Registered office doctrine and Belgian taxation
The real seat doctrine is now a thing of the past for Belgian companies. With the introduction of the new Companies and Associations Code (CAC), the Belgian legislator has decided to follow what is common practice in many other European countries, by opting for application of the registered office doctrine.
The radical reform of corporate law necessitated amendment of tax regulations as well, as the legislator deemed it unfair that these would change dramatically as a result.
Situation prior to the CAC: real seat doctrine
According to the old Companies Code, companies were governed by the corporate laws of the country where they carry out their main activities or conduct their administration – the ‘real seat’ of their operation.
This means that in the past, a company’s place of incorporation did not matter under Belgian law. The determining factor was whether or not the company exercises its main activities or administration in Belgium. If that was the case, the company would be governed by Belgian corporate law.
This made Belgium a less than obvious choice for foreign companies.
Situation according to the CAC: registered office doctrine
Belgium could no longer stay behind and eagerly looked across its borders for inspiration. It found that the Netherlands, for instance, managed to turn their corporate law into a significant export product – many foreign corporations found their way to our northern neighbour.
It so happens that the Netherlands applies the registered office doctrine. According to this doctrine, the corporate law applicable in the country where the company has its registered office is the law governing the affairs of the company.
With the introduction of the new CAC, Belgium has also made the resolute choice for the registered office doctrine. That is good news, as it provides freedom and flexibility for all.

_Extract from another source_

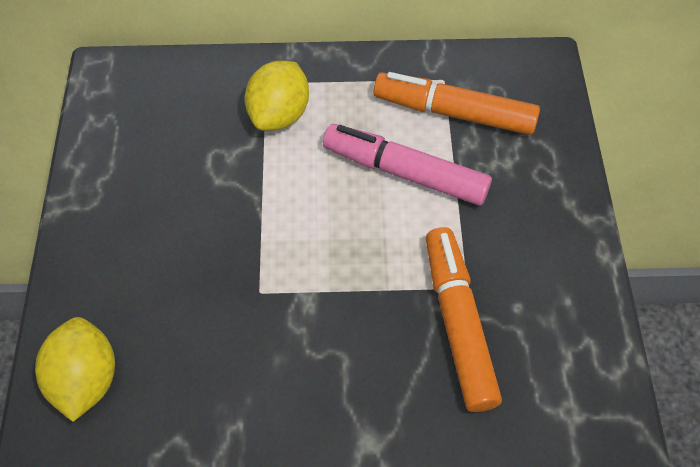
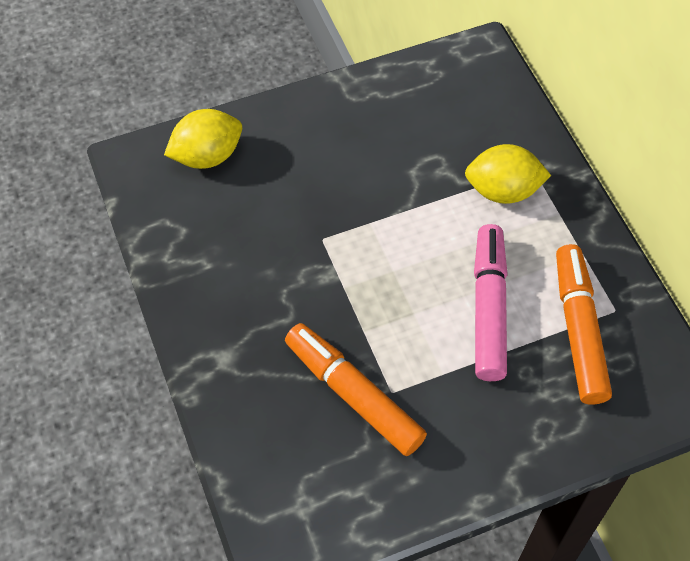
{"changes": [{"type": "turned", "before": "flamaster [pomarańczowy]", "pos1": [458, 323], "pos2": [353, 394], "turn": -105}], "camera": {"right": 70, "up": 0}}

However, there is no reason to become all enthusiastic yet, as the planned online company registration option has not yet materialised. As a result of this administrative flaw foreign corporations could still decide to skip the Belgian option.

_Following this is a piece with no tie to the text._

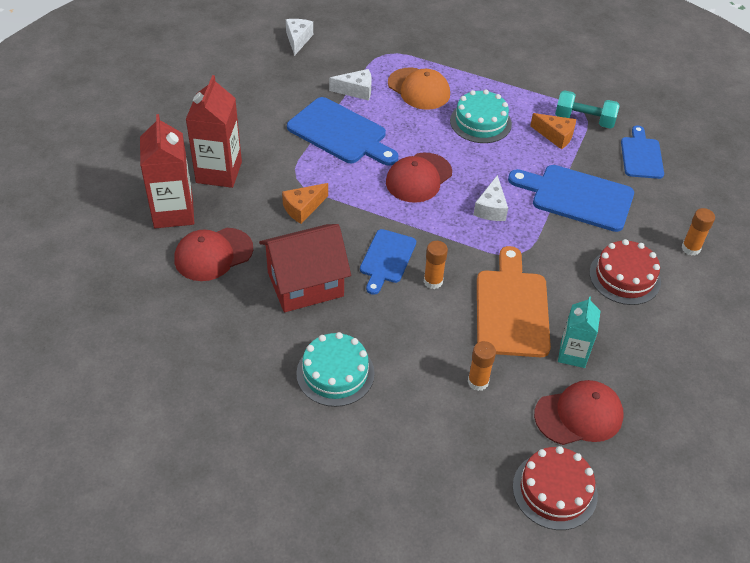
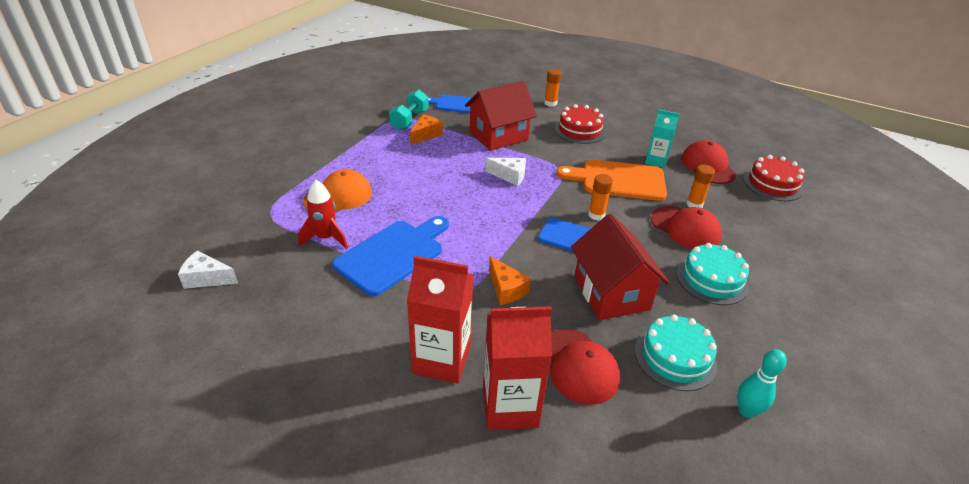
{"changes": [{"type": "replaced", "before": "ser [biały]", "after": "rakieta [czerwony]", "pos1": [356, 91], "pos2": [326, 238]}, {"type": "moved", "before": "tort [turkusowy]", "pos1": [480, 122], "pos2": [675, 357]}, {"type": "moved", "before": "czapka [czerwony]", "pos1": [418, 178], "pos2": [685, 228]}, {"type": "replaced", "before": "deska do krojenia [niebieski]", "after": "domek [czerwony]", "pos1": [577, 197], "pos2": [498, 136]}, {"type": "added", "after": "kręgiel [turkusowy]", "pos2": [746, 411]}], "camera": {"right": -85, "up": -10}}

Taxation and the real seat doctrine
A company is a Belgian resident for tax purposes and hence taxed in Belgium for its worldwide profits if its main operation or administrative seat is located in Belgium. This is in line with the real seat doctrine. And it does not change.
Ergo: the real seat doctrine is and remains the prevailing doctrine for tax purposes.
As a result of the introduction of the CAC, companies are now governed by the corporate law of the country where they have their registered office. Consequently, one may no longer assume that a company that has its registered office in Belgium by definition is subject to Belgian corporate tax. After all: the law requires effective management of the company from Belgium.
In principle, a company must also have legal personality in order to fall under the corporate tax system. However, a special provision already taxes foreign bodies without legal personality that make a profit in Belgium, if their form is similar to a company with legal personality under Belgian law (section 227(2) of the Belgian Income Tax Act of 1992).
New legal presumption with double evidence to the contrary
As stated earlier, one may no longer assume that a company that has its registered office in Belgium by definition is subject to Belgian corporate tax. This implies that the tax authorities would have to assess each case separately. That is simply undoable.
To solve this issue, the legislator introduced the legal presumption with double evidence to the contrary. This works as follows: save for evidence to the contrary, any company that has its registered office in Belgium is deemed to have its effective management in Belgium and therefore is deemed to be a resident for tax purposes.
This presumption can be rebutted by demonstrating that the company 1) has its real seat in another state and 2) is a resident of this other state for tax purposes.
The accounts must follow suit
The legislator had to take measures to ensure that companies that have their registered office abroad and therefore are governed by foreign laws, can be taxed in Belgium (new section 320/1 of the 1992 Income Tax Act). Consequently, every permanent office of such companies is now required to keep accounts and draw up financial statements according to Belgian law, unless they are exempt. The financial statements must be attached to the corporate tax return, unless they already have been published.
Conclusion
As a result of this reform Belgium no longer lags behind. Our corporate law is now ready to welcome more foreign companies to Belgium. However, whether we have enough of a competitive edge in terms of taxes remains to be seen.